— Given problem —
Give back the stretch of entries from the line containing "time: 10:08" through the line containing "time: 11:46", swapping "time" for "reading" and keeping everything else the same. Leave the pictures out of your answer.
## Start Data lines
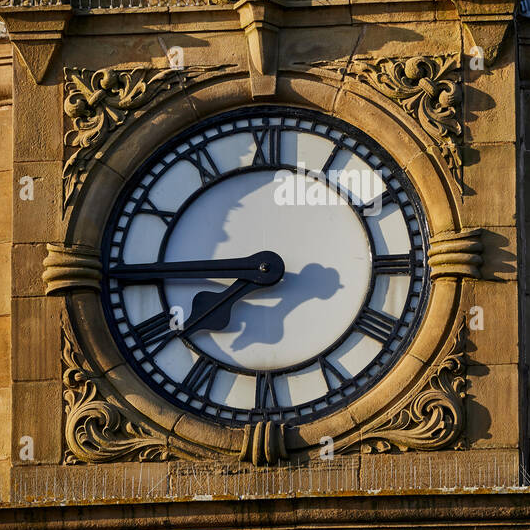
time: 7:44
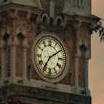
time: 7:09
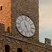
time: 5:26
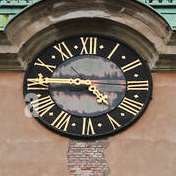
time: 4:44
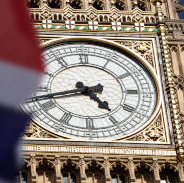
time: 4:42
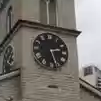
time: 2:27
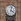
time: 4:02
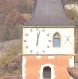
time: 12:02
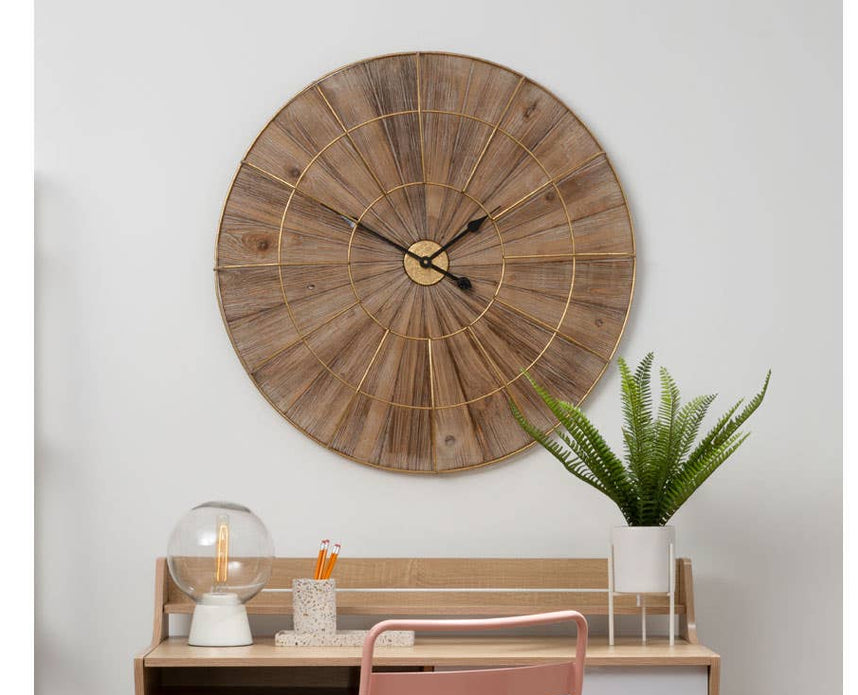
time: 1:49
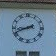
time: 8:41
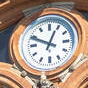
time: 12:49
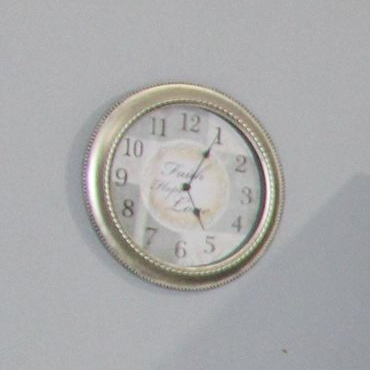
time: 5:05
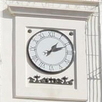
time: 1:11
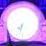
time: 7:32
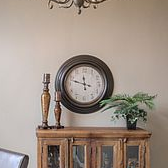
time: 11:47
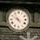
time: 9:53
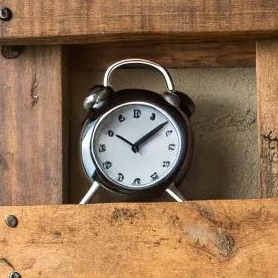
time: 10:08
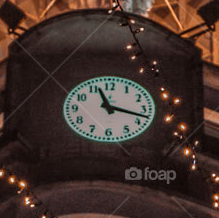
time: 11:17
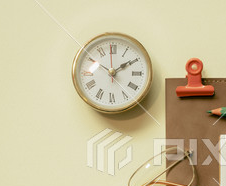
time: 2:09
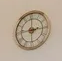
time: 2:45
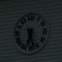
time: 6:26
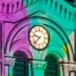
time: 9:38
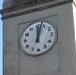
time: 12:02
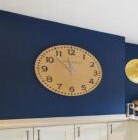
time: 11:52
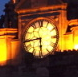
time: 5:43
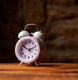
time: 10:11
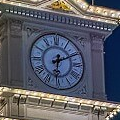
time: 6:10
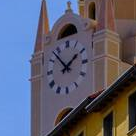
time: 1:52
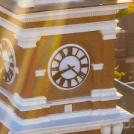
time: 8:21
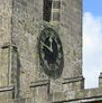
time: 11:48
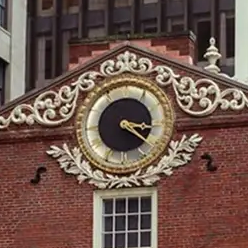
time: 3:21
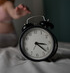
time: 3:22
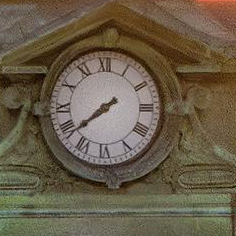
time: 7:38
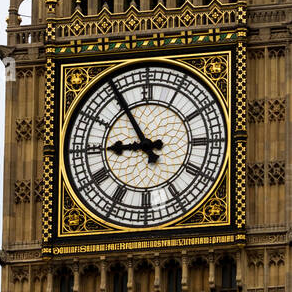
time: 8:54
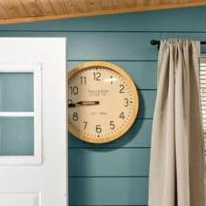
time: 8:45
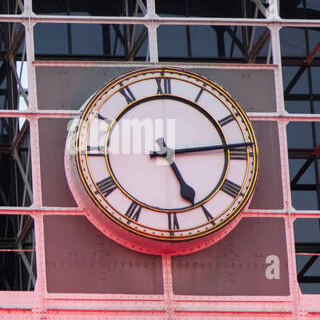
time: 5:13
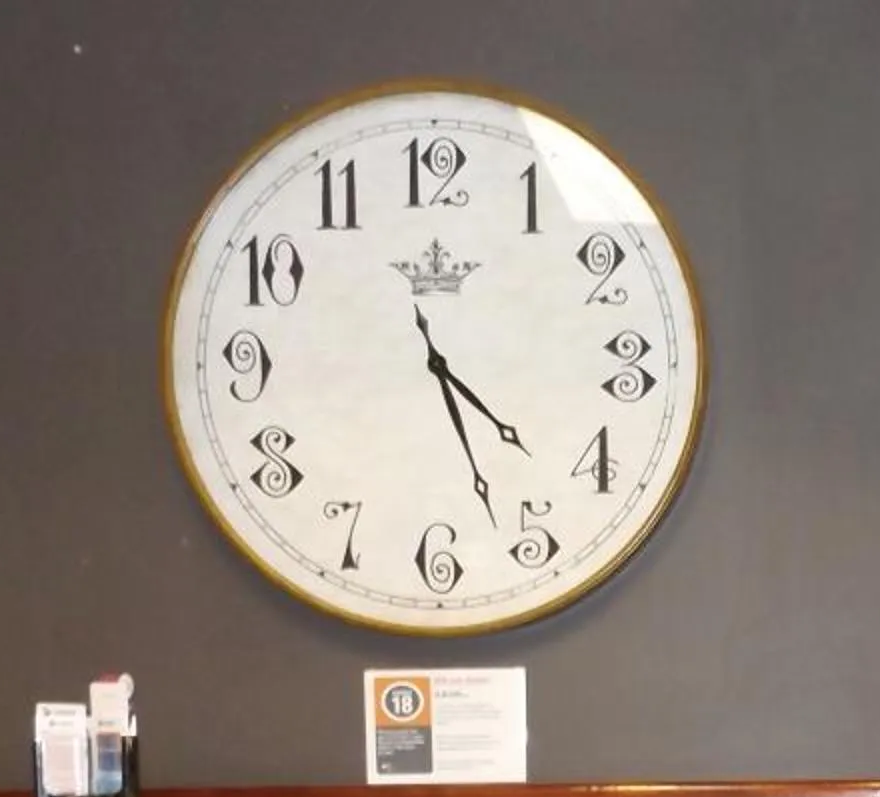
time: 4:26
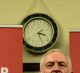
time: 3:26
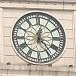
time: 12:23
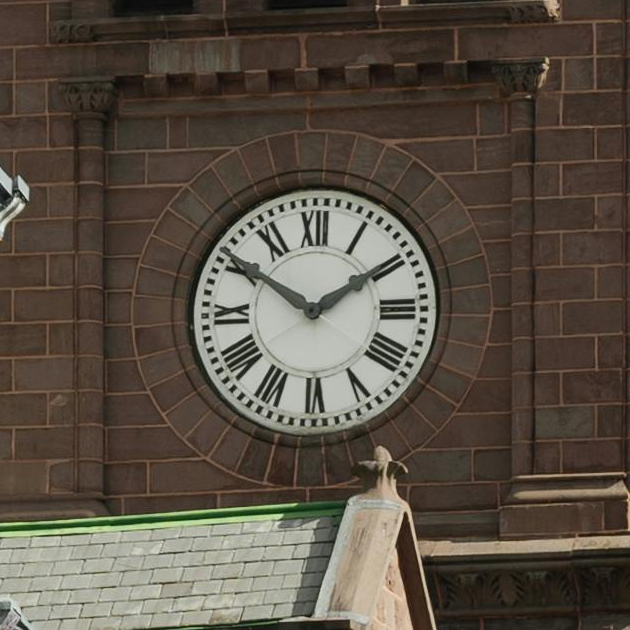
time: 1:50
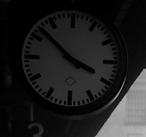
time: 3:52
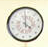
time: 3:58
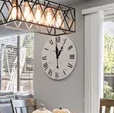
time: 12:58
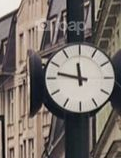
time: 11:46
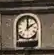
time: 2:00
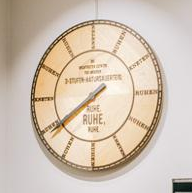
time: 7:39
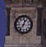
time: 12:36
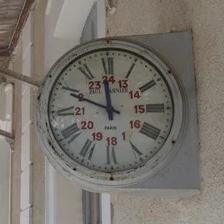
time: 11:48
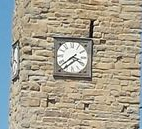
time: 3:38
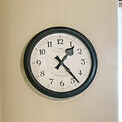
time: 1:23
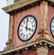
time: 4:00
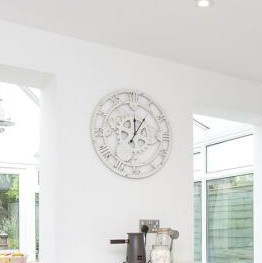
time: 12:06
## End Data lines
— Written solution —
reading: 10:08
reading: 11:17
reading: 2:09
reading: 2:45
reading: 6:26
reading: 9:38
reading: 12:02
reading: 11:52
reading: 5:43
reading: 10:11
reading: 6:10
reading: 1:52
reading: 8:21
reading: 11:48
reading: 3:21
reading: 3:22
reading: 7:38
reading: 8:54
reading: 8:45
reading: 5:13
reading: 4:26
reading: 3:26
reading: 12:23
reading: 1:50
reading: 3:52
reading: 3:58
reading: 12:58
reading: 11:46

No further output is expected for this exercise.